Butterball’s distribution center will have the latest CO2 refrigeration system, which is environmentally friendly. It will also increase the company’s sustainability effort by reducing the amount of transfer activity, meaning fewer trucks on the road and a reduced emission and carbon footprint. “At Butterball, there is an environmental component to who we are and I think it’s important to note that we are stewards of the land and resources,” DiGrazio says.

Butterball is engineering a more flexible and responsive network, which is the intent with building its new regional distribution center. “In addition to it being a facility that is modern, flexible and agile, it is also constructed with technology that will enable cross-stocking and mixing product portfolios that the customer is demanding.”

Driving Excellence

Moving forward, Butterball plans to continue leveraging technology to meet its customers’ increasing demands. The company is looking at onboarding network modeling tools that will help it understand its current network and run what-if scenarios to optimize its network.

Butterball is working with Ann Arbor, Mich.-based LLamasoft, a software provider that helps large organizations design and improve their supply chain network operations. It plans to implement the software in fourth-quarter 2016.
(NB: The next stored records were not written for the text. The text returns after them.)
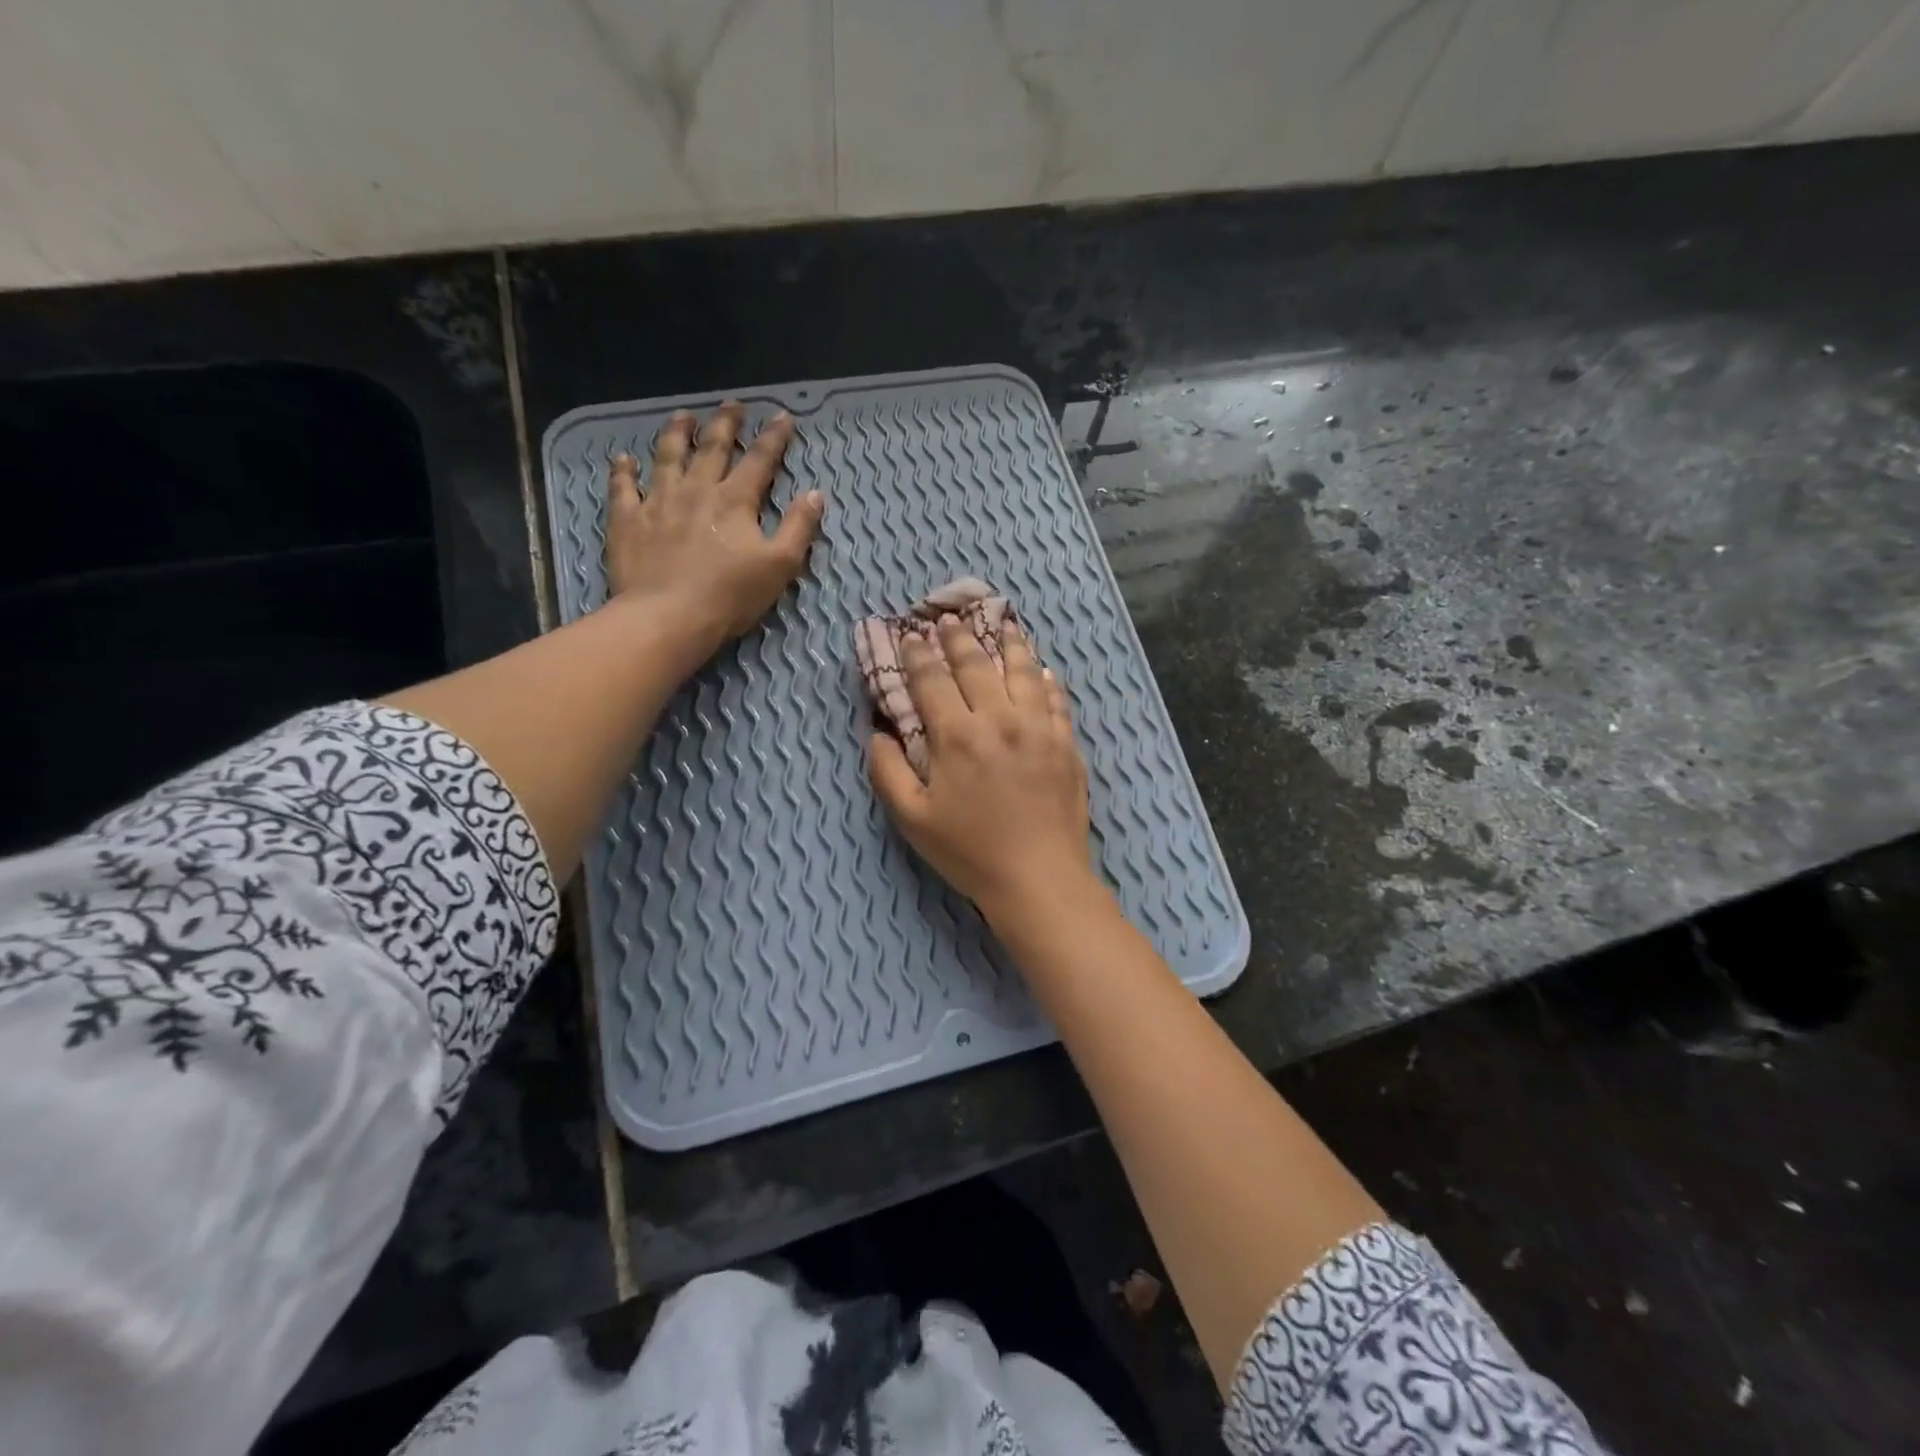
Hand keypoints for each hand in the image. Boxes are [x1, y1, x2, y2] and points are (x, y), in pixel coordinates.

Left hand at [604, 403, 824, 648]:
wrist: (668, 617)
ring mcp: (658, 501)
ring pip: (667, 456)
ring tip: (682, 416)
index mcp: (735, 501)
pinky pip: (623, 487)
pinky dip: (623, 470)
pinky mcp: (628, 520)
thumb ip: (799, 527)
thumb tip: (816, 494)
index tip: (782, 416)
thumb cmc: (730, 596)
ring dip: (676, 433)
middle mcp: (696, 490)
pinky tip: (624, 459)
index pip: (760, 460)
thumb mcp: (780, 566)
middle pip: (712, 447)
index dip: (774, 437)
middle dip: (725, 423)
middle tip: (732, 405)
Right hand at [868, 615, 1096, 924]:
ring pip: (1023, 672)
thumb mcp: (912, 818)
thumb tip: (878, 732)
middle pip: (977, 665)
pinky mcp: (1067, 744)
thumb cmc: (970, 851)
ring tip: (1003, 624)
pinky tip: (1043, 671)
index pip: (933, 680)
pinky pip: (1056, 700)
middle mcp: (999, 719)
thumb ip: (887, 771)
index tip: (910, 635)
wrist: (1039, 878)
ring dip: (1009, 644)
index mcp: (958, 735)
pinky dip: (1047, 681)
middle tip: (949, 620)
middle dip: (959, 638)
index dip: (918, 654)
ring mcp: (1039, 728)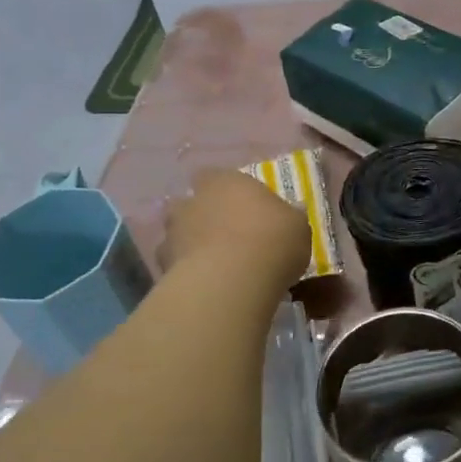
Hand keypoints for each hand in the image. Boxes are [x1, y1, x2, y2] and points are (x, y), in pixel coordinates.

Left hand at [164, 168, 311, 293]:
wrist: (233, 279)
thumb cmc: (272, 240)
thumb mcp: (297, 226)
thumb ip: (288, 216)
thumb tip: (290, 212)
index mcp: (226, 181)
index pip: (216, 176)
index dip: (227, 192)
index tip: (242, 209)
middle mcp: (194, 199)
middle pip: (193, 203)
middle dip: (203, 217)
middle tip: (225, 237)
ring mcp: (174, 231)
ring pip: (178, 232)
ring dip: (190, 243)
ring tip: (212, 264)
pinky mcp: (163, 263)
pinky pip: (174, 263)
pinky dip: (184, 270)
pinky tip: (203, 284)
The company will also focus on standardizing its warehouse management system to integrate all of its locations. “We have grown by the acquisition of three companies, all with separate warehouse management systems, and this year we are underway to standardize our system,” DiGrazio says. “Reporting, the flow of information and communicating that information to customers as they need it is difficult to do now, so we are standardizing that platform for 2016 and beyond. We’ve got a number of things going on this year.”